Sunday, March 28, 2010

Wandering Souls

My own sitting room. The perimeter lined with plush, African style couches, or frosh. The centerpiece, a cheaply made wooden table. Not much to look at, it provides enough space to entertain dinner guests. Dinner guests that often inquire about the pieces of decorations hanging from the ceiling. The last remnants of a child's one year birthday. The child of the previous tenants; the same child that now screams for attention in the once-empty apartment above.

Directly adjacent to the sitting room is the kitchen. Not just a kitchen, but my kitchen. This small space affords ample room for Luke and I to share cooking and cleaning duties. The small cupboards overflowing with everything we need to host up to eight friends any given night. I find myself fully content with a working stove, semi-working oven, and enough counter space to roll out egg noodles for two whole lasagna dishes.

Between the three of us we share two bedrooms. Space is tight, but none of us own much more than we need. The small bathroom contains a toilet, small shower, and sink.

It is here, finally, that I am home.

Home is an elusive concept. After four years of college, I was ready to move on. As much as I loved the freshman dorm that I served as a senior, this was no longer my place. Two years later, I find myself making my last of 13 moves spanning six different cities.

This lengthy transitional period began with a short-term marketing job by which I passed the time prior to the start of seminary. At 21 and single, I quickly discovered that I simply did not fit in with married, late-twenty-somethings in my new home. Too old for college. Too young for seminary. For two semesters I struggled to adapt. I struggled to make friends.

But I did not struggle to say goodbye again. It was at this time that a small church plant in Kansas offered me a home. My first official internship, and with a bonafide southern baptist church. This exciting new stage of life lasted two months, just long enough for them to decide that I did not belong there either. Shamed and now unemployed, I was told by the pastor to leave not only the church, but the city as well.

EXTRACTED RECORDS>

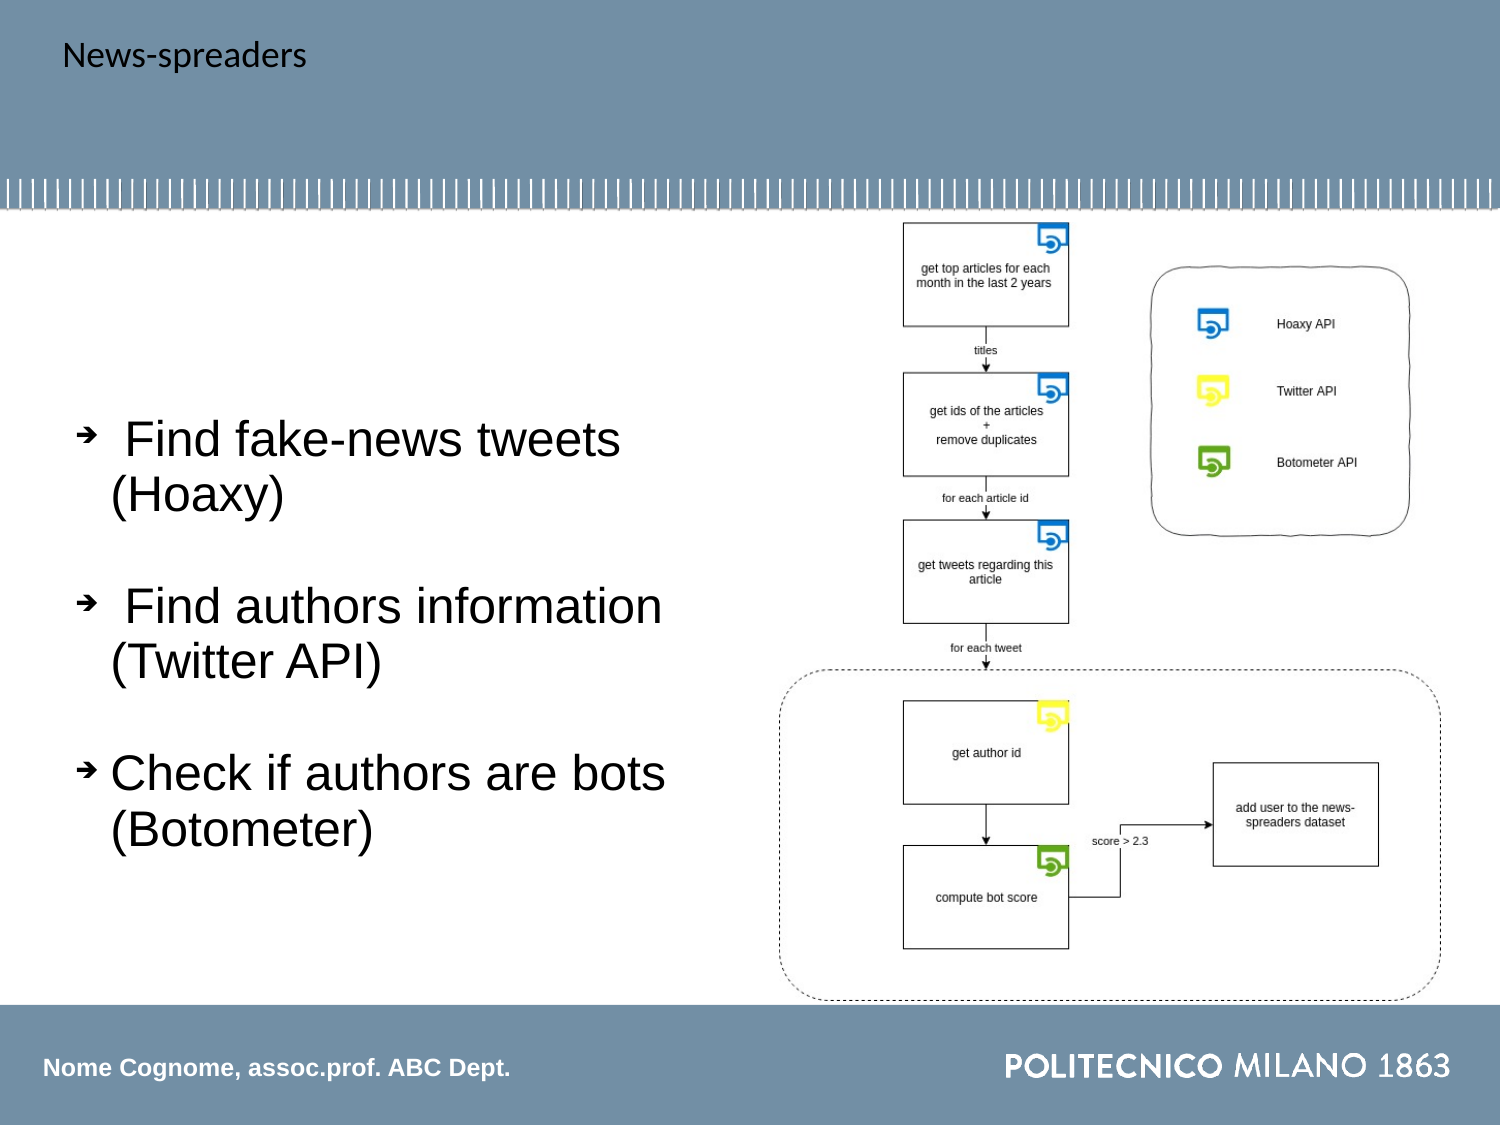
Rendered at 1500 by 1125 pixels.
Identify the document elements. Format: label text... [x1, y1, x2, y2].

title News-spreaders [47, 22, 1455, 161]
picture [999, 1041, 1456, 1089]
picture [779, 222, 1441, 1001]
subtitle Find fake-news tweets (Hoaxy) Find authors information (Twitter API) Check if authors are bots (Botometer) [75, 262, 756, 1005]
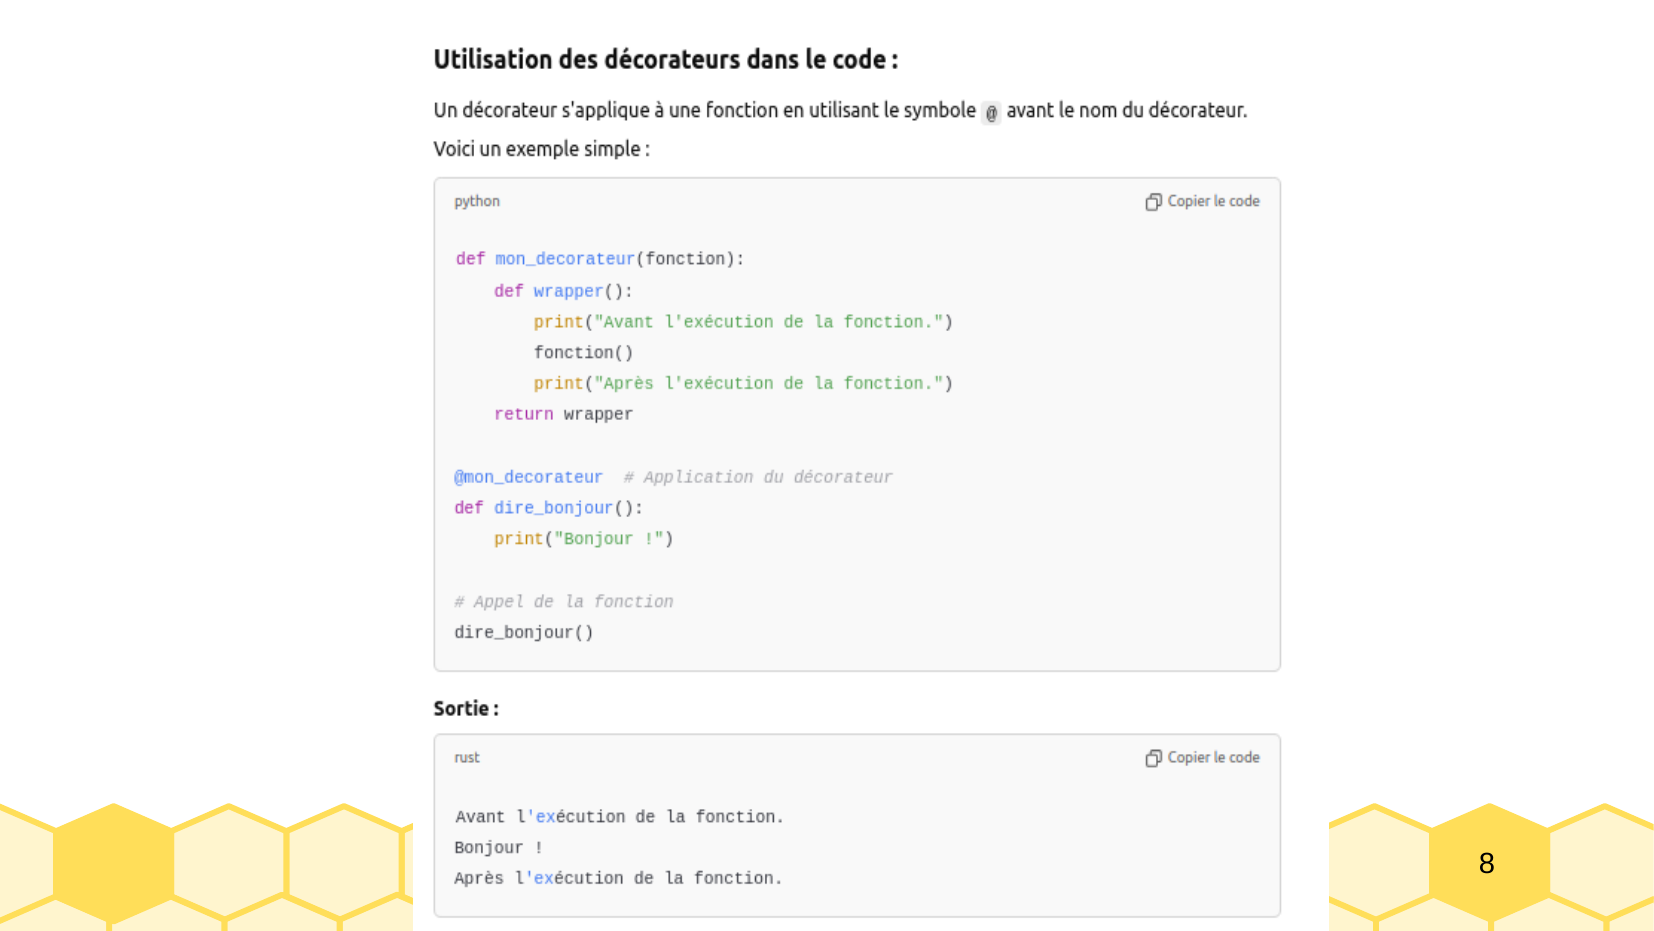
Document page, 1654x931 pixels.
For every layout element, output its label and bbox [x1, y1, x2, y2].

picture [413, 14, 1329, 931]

WORK TO DO>
**1)** Reproduce everything in the blog post from "My own sitting" down to "whole lasagna dishes.", word for word.
**2)** Condense the blog post's paragraph that begins "This lengthy transitional period" into a short bulleted list that keeps its main facts.
You can set the items aside; they are not needed.

THE ANSWERS>
**1)**
My own sitting room. The perimeter lined with plush, African style couches, or frosh. The centerpiece, a cheaply made wooden table. Not much to look at, it provides enough space to entertain dinner guests. Dinner guests that often inquire about the pieces of decorations hanging from the ceiling. The last remnants of a child's one year birthday. The child of the previous tenants; the same child that now screams for attention in the once-empty apartment above.

Directly adjacent to the sitting room is the kitchen. Not just a kitchen, but my kitchen. This small space affords ample room for Luke and I to share cooking and cleaning duties. The small cupboards overflowing with everything we need to host up to eight friends any given night. I find myself fully content with a working stove, semi-working oven, and enough counter space to roll out egg noodles for two whole lasagna dishes.

**2)**
- The transitional period began with a short-term marketing job held before seminary started.
- At 21 and single, the writer did not fit in with the married people in their late twenties in the new home.
- The writer was too old for college and too young for seminary.
- For two semesters, the writer struggled to adapt and to make friends.